Lay out the material from the line with "Which series contains the highest Y value?" through the end of the material as a Markdown table with the columns Row and Content, numbering each line and leaving out blank lines and pictures.

## [Data under study]

■ ■ ■ ■ ■

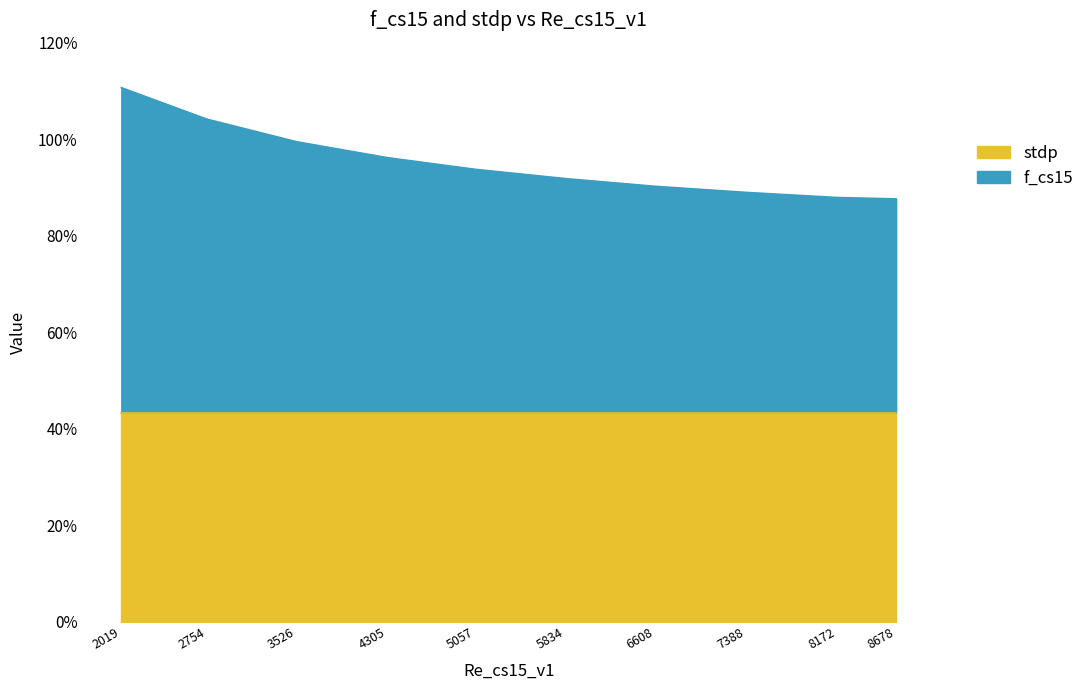

List the labels in order of value, smallest first.

8678, 8172, 7388, 6608, 5834, 5057, 4305, 3526, 2754, 2019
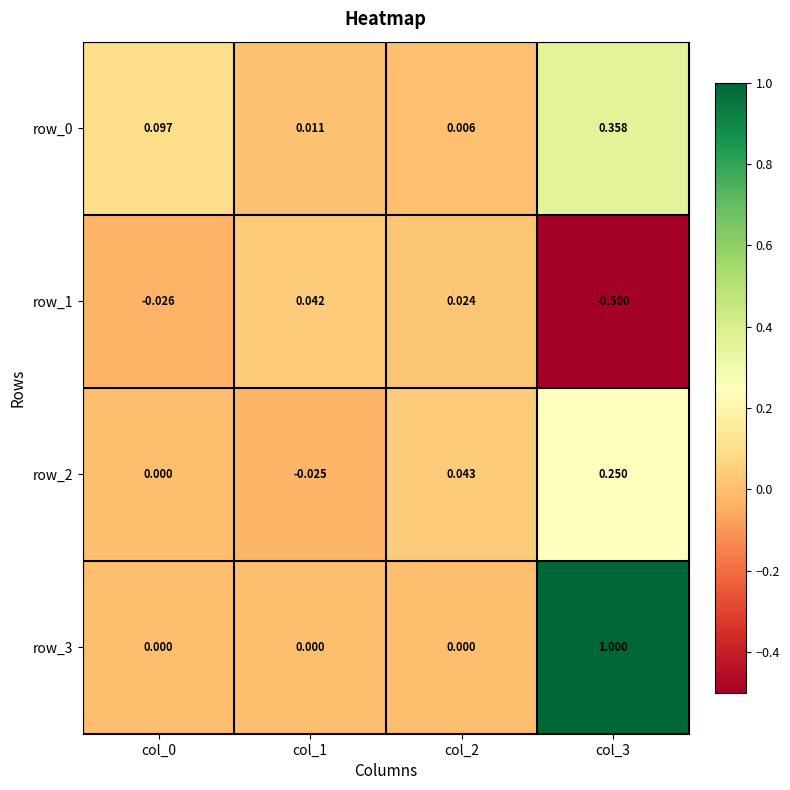

How many distinct data groups are displayed?

4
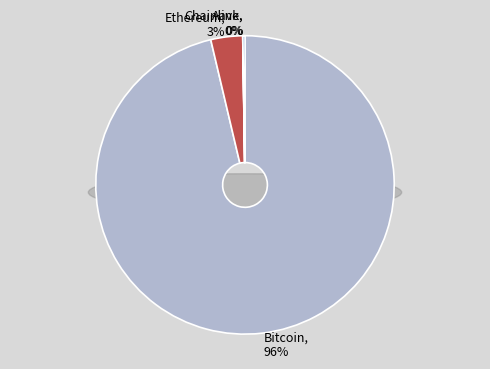

What is the change in value from Chainlink to Aave?

+242.8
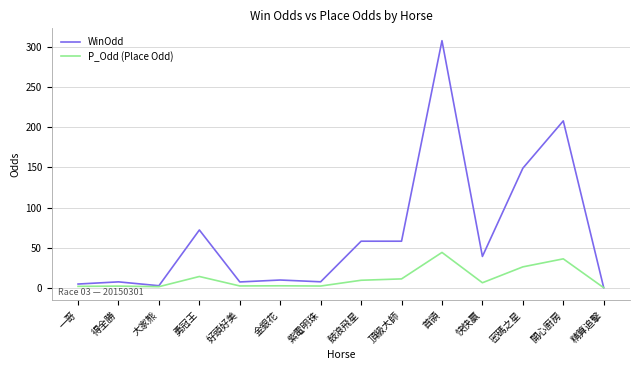

Which series has the largest range (max minus min)?

WinOdd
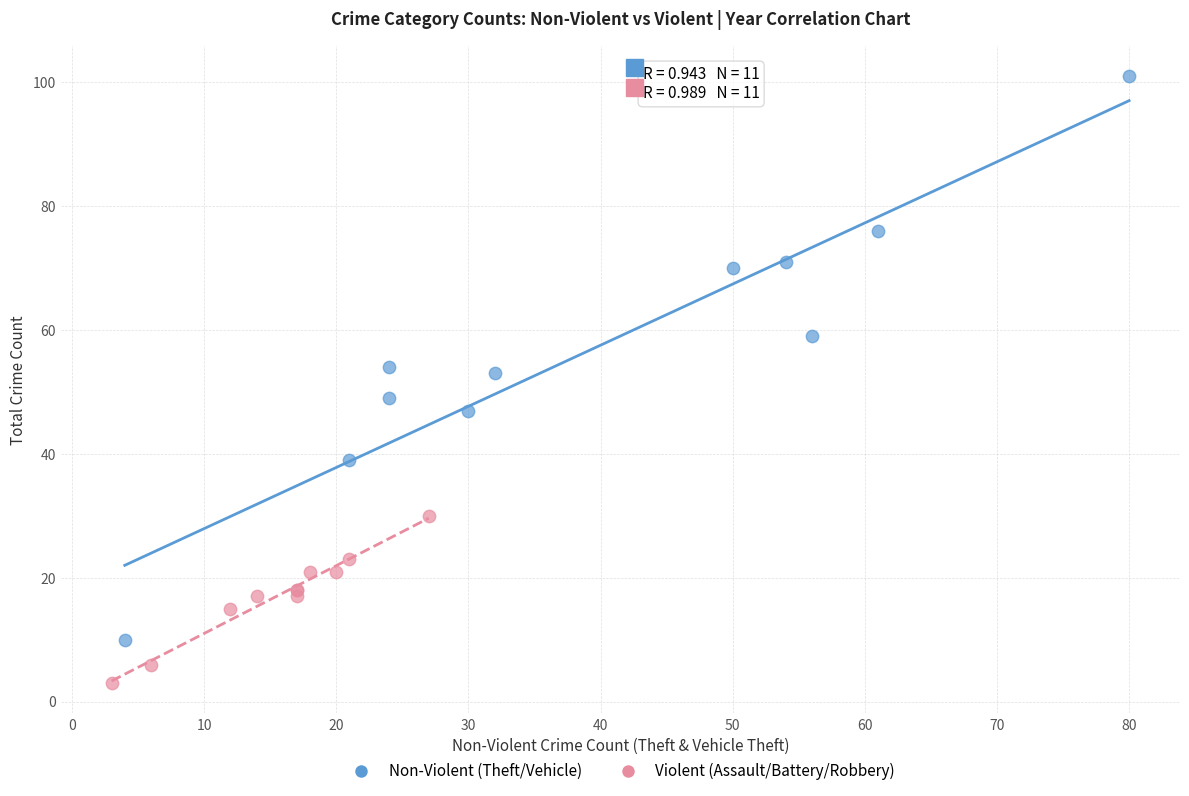

Which series contains the highest Y value?

Non-Violent (Theft/Vehicle)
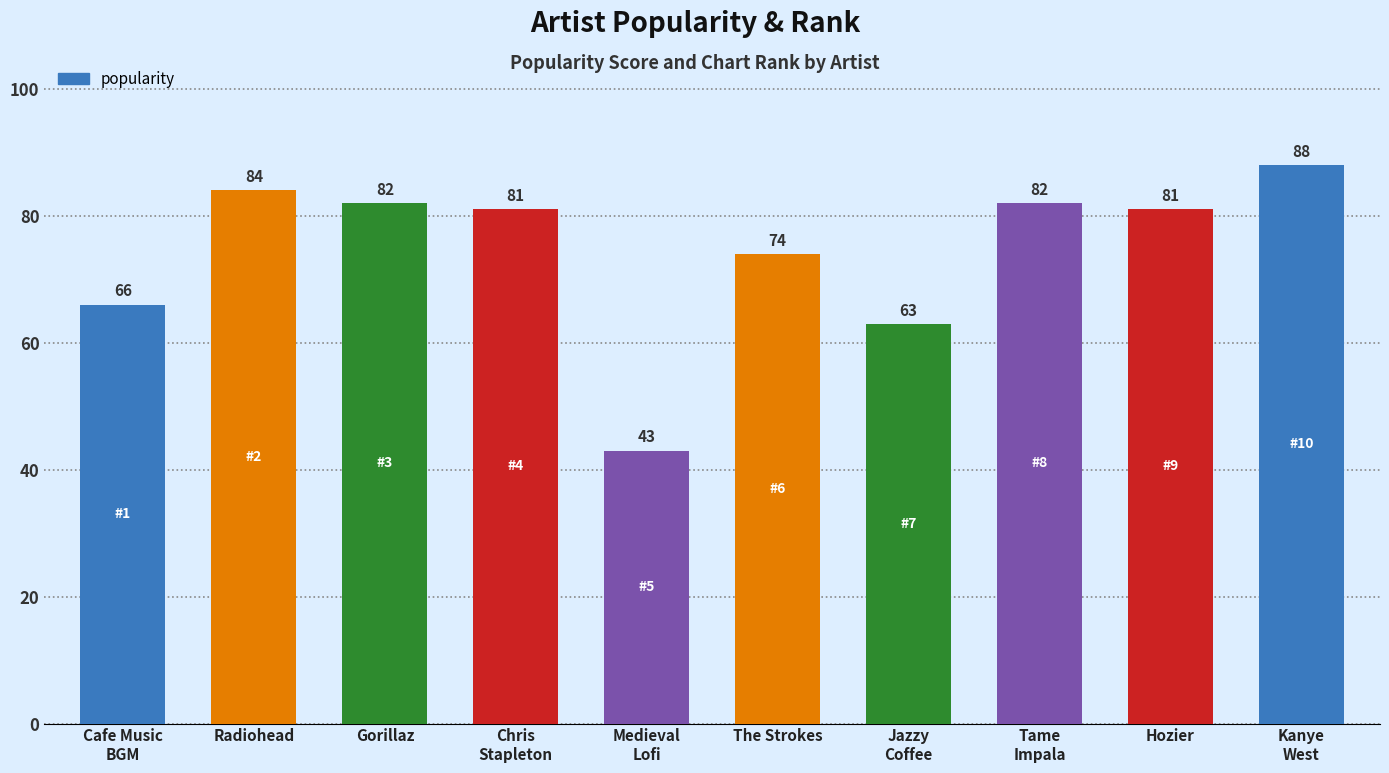

What is the greatest value displayed?

88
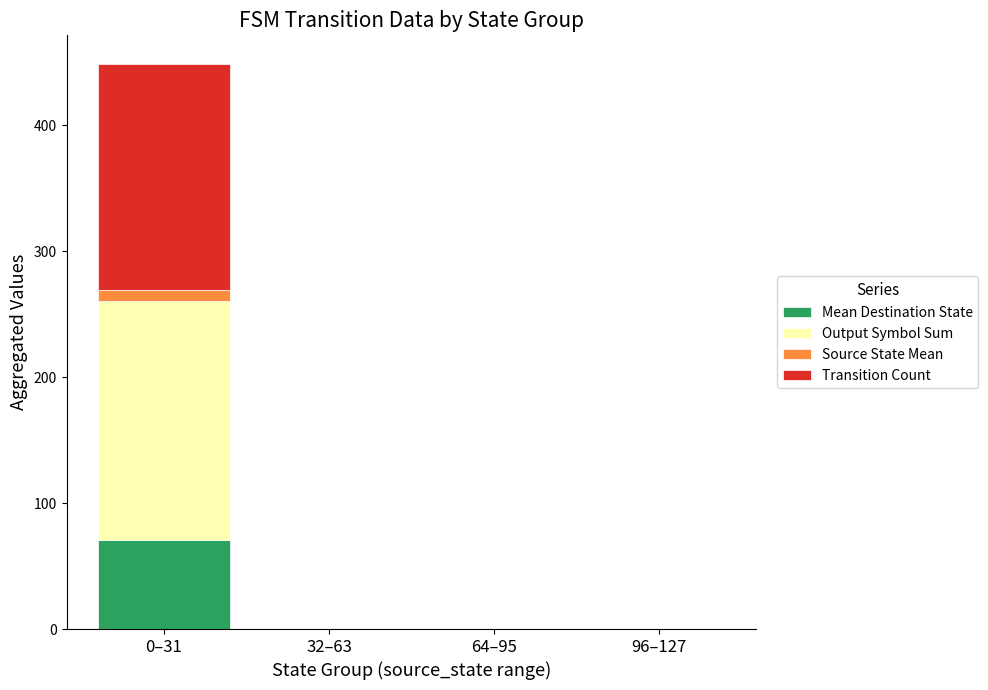

At which category is the sum across all series the highest?

0–31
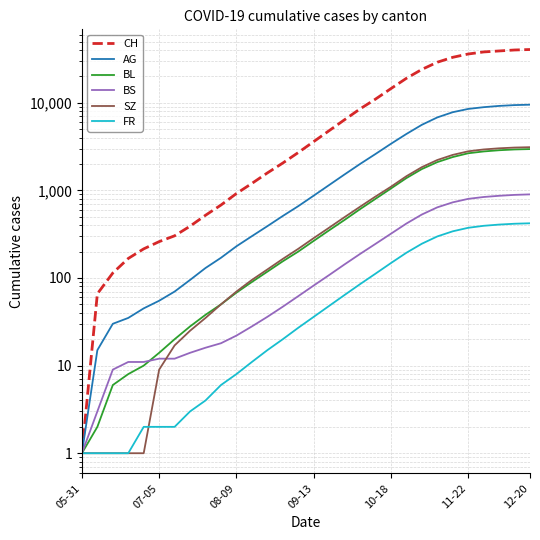

What position from the right is 7?

23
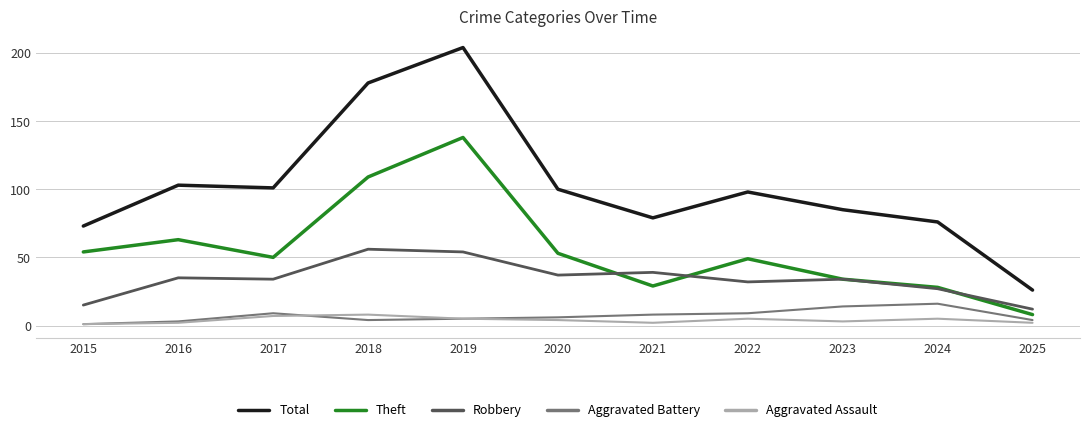

What is the maximum value shown in the chart?

204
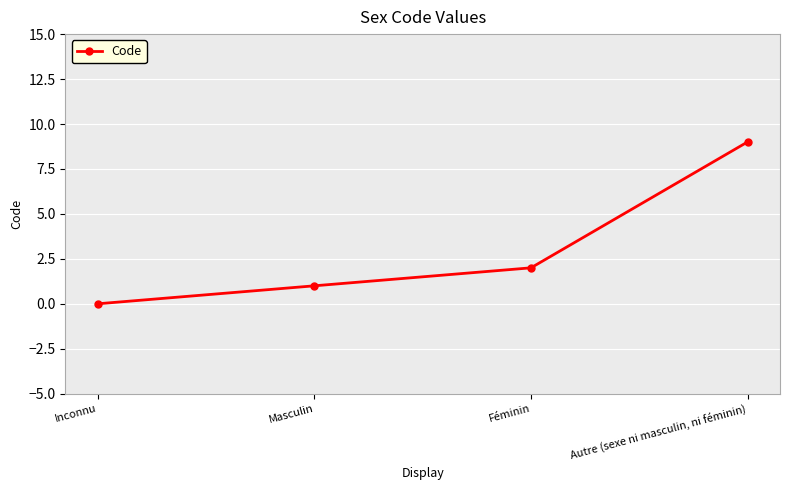

What is the value of the 2nd point from the left?

1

■ ■ ■ ■ ■

## [Solved problem]
| Row | Content |
|---|---|
| 1 | Which series contains the highest Y value? |
| 2 | Non-Violent (Theft/Vehicle) |
| 3 | What is the greatest value displayed? |
| 4 | 88 |
| 5 | At which category is the sum across all series the highest? |
| 6 | 0–31 |
| 7 | What position from the right is 7? |
| 8 | 23 |
| 9 | What is the maximum value shown in the chart? |
| 10 | 204 |
| 11 | What is the value of the 2nd point from the left? |
| 12 | 1 |